__Problems to solve__:
A. In the electric weed eater reviews below, translate this sentence into Spanish: "Converting from straight-shaft trimmer to edger is as simple as twisting the head."
B. According to the electric weed eater reviews below, how long does the Black+Decker LST136W take to recharge?

[Opening Passage to read section]

Top 7 Electric Weed Eaters Reviewed + Buyer’s Guide
Are you trying to decide what's the best electric weed eater for you? I've been there, and I'm still in awe about how many different ones there are! Variety is one thing, but the market seems to be flooded with options nowadays.
Maybe I can help you choose. Let's start by looking at some of the models that I researched when I was shopping for one, then we'll see how to pick the best for you and your yard in the buyer's guide.
Our Top Picks
A few of these stand out as the best in their category. They are all nice ones, but the one that you need depends on your yard and how you'll use your weed eater.
Best Electric Weed Eater: Ego Power Cordless String Trimmer
This is my pick for the all-around best because of its long run time, short charge time, ergonomic design, exceptional 56-volt power and ease of loading string. It really excels in all areas.
It'll cut a 15" swath of tall grass or weeds with no problem. Of course, cutting tall grass will whittle its normal run time of 40 minutes in half. But the cool thing is that it charges from totally drained to fully charged in an hour.
The lithium-ion battery can last through hundreds of charging cycles, so you may never need a replacement battery.
I like the comfortable handle and nicely balanced design, which is typical of straight-shaft trimmers like this. That really cuts down on the fatigue factor during long days of yard work.
A charger is included, and it's a nice one. 210 watts is a good amount of power. That's enough for a quick charge, but not so much that it can burn the battery out.
The price reflects the quality. It's not cheap, that's for sure. But if you're looking for a top-of-the-line string weed eater, you'll be impressed with the value of this model.
Most Versatile: Black+Decker LST136W 40-volt Max String Trimmer/Edger
For years, I edged with a spade. It was a lot of work, and the edges of my lawn never looked very neat. I didn't want to invest in an edger. I wish they had nice combo models like this back then!
Converting from straight-shaft trimmer to edger is as simple as twisting the head. That's it.
Letting more string out is as easy as doing nothing. It's automatic! You don't have to bump the head or anything. It's maximum cutting width is 13", which pairs well with its 40-volt motor. When the string wears down to a cutting width of around 11", it'll let a couple inches of string out.
It runs through about 25 minutes of normal trimming before the battery gets weak. Recharging takes two hours. That's a pretty long charge time.
This could be a good choice for you if you need a trimmer and edger. Since it has such a long charge time, however, I wouldn't recommend it for anyone with a lot of edging work on their chore list.

[Closing Passage to read section]
[Opening Provided material section]

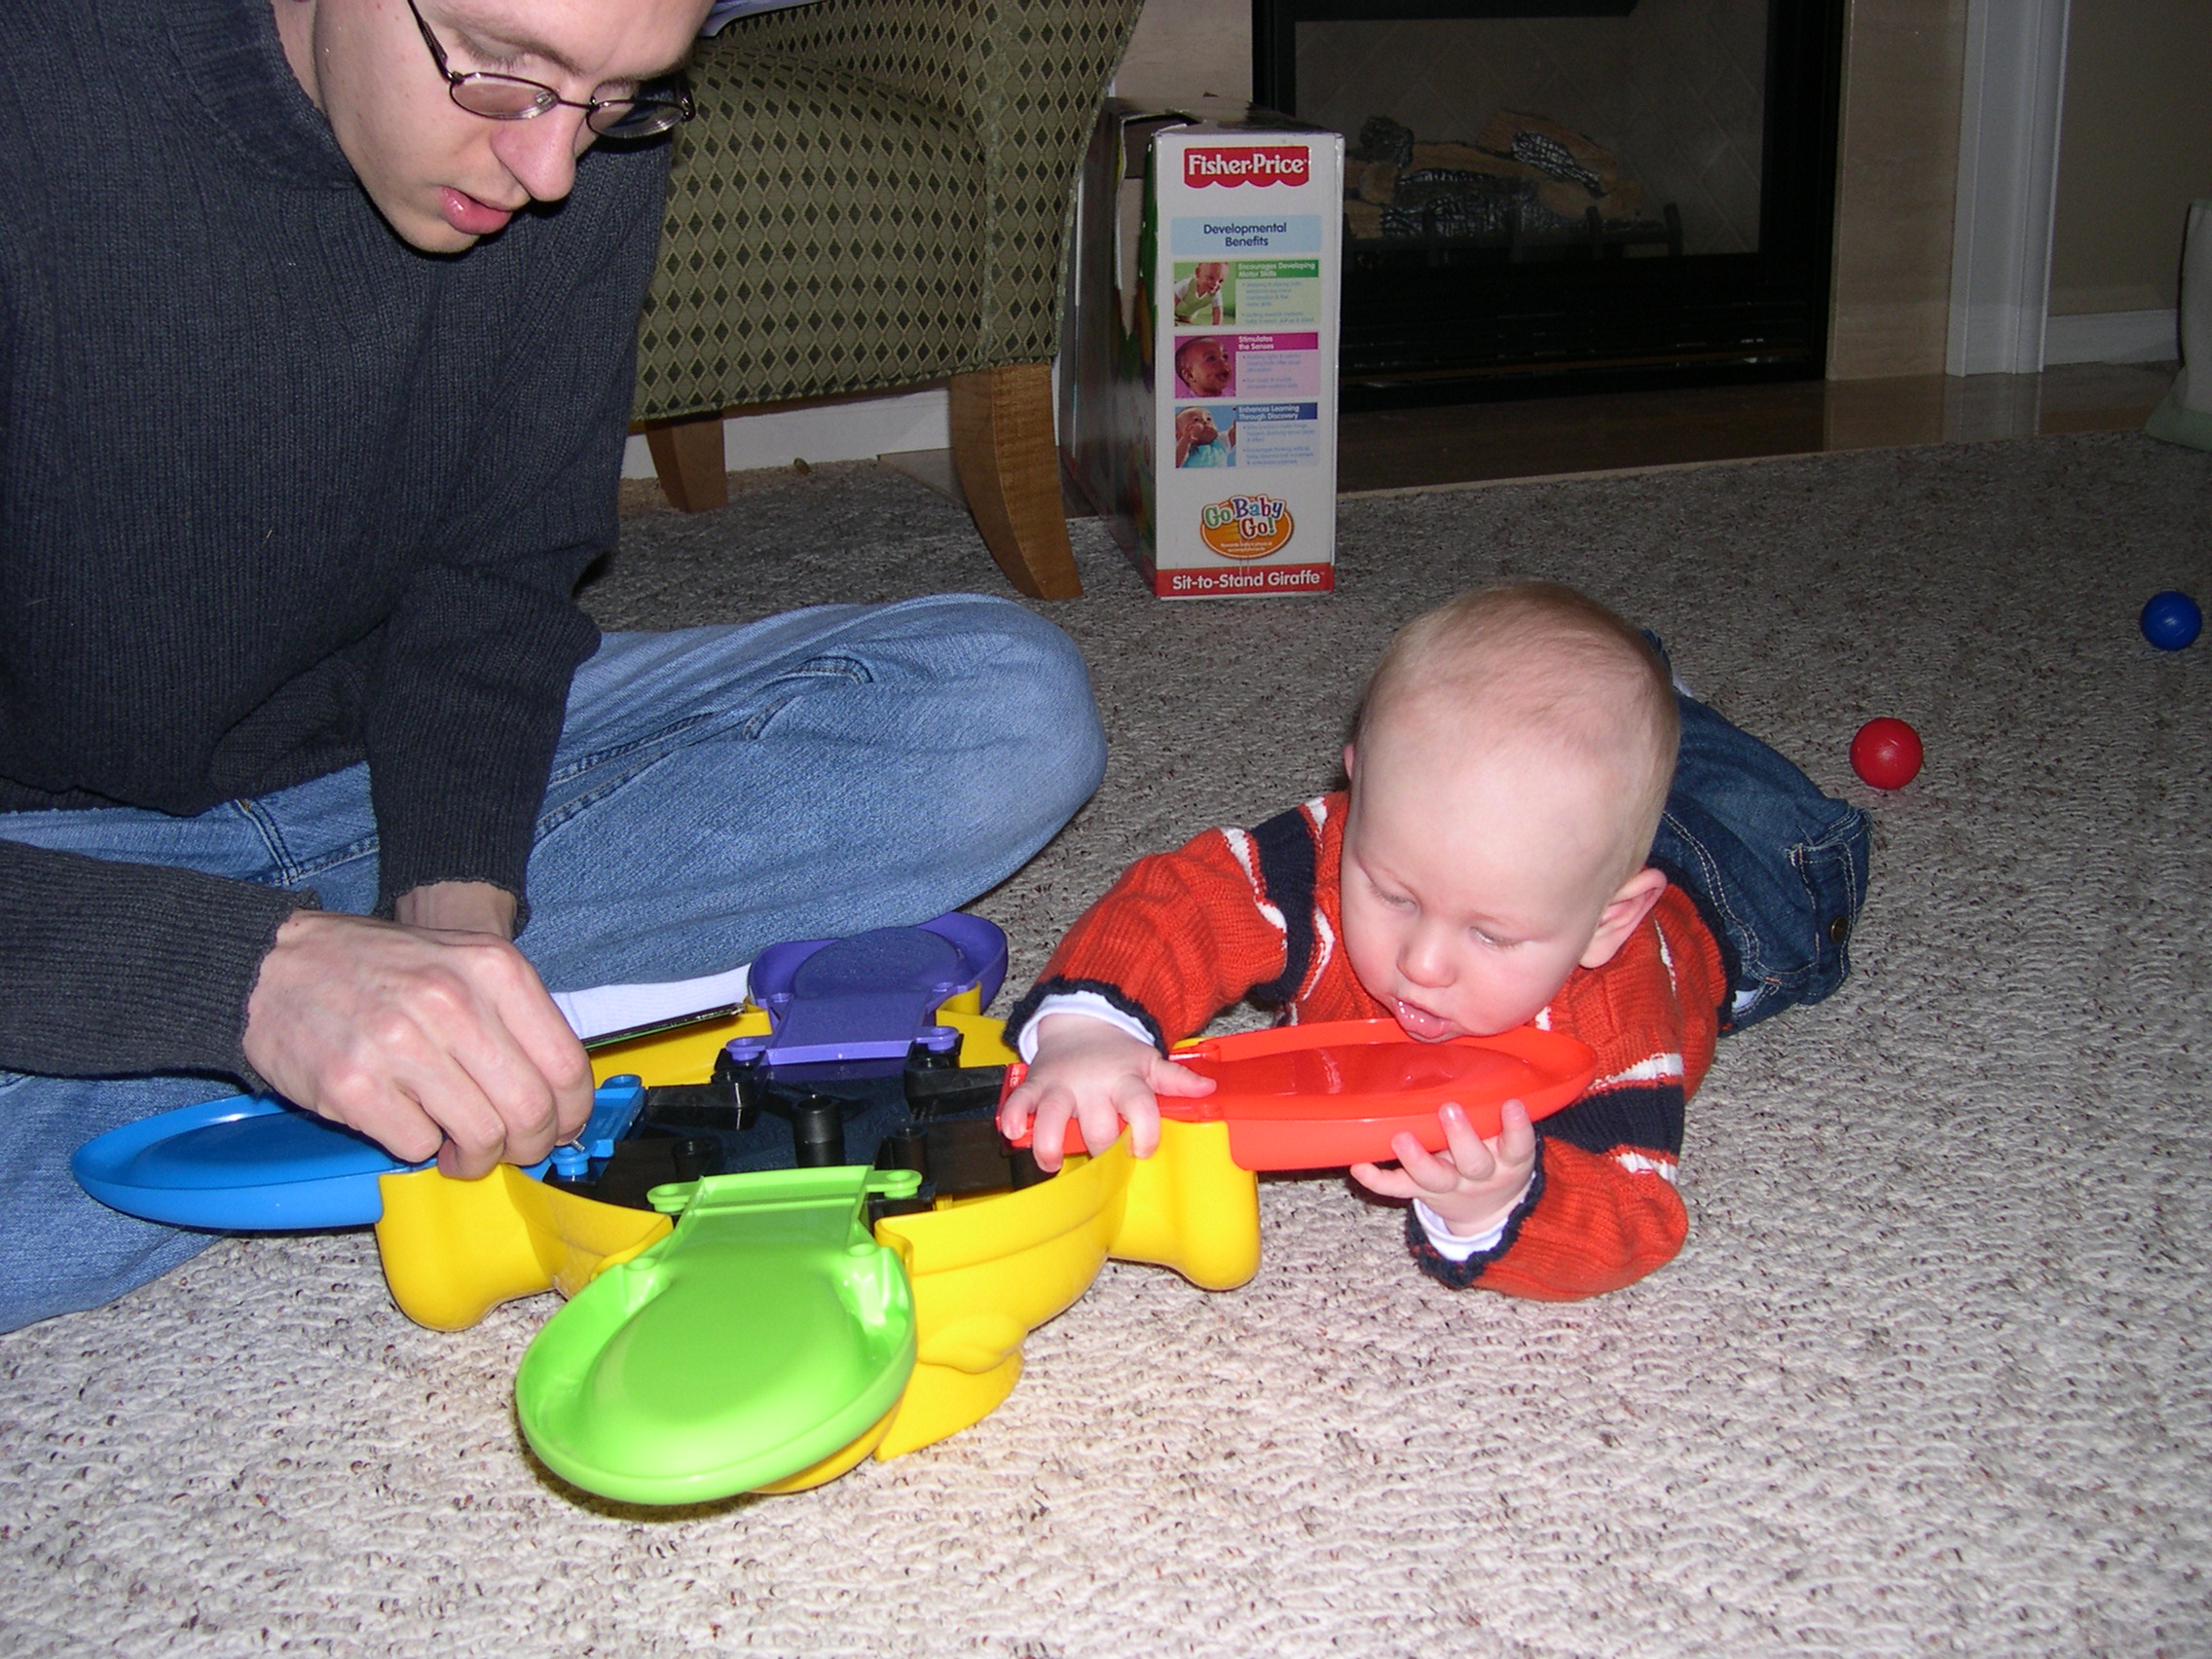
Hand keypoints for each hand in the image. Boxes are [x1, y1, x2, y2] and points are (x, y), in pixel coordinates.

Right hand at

[Closing Provided material section]

__Solutions in order__:
A. Convertir de recortadora de eje recto a bordeadora es tan sencillo como girar el cabezal.

B. Two hours.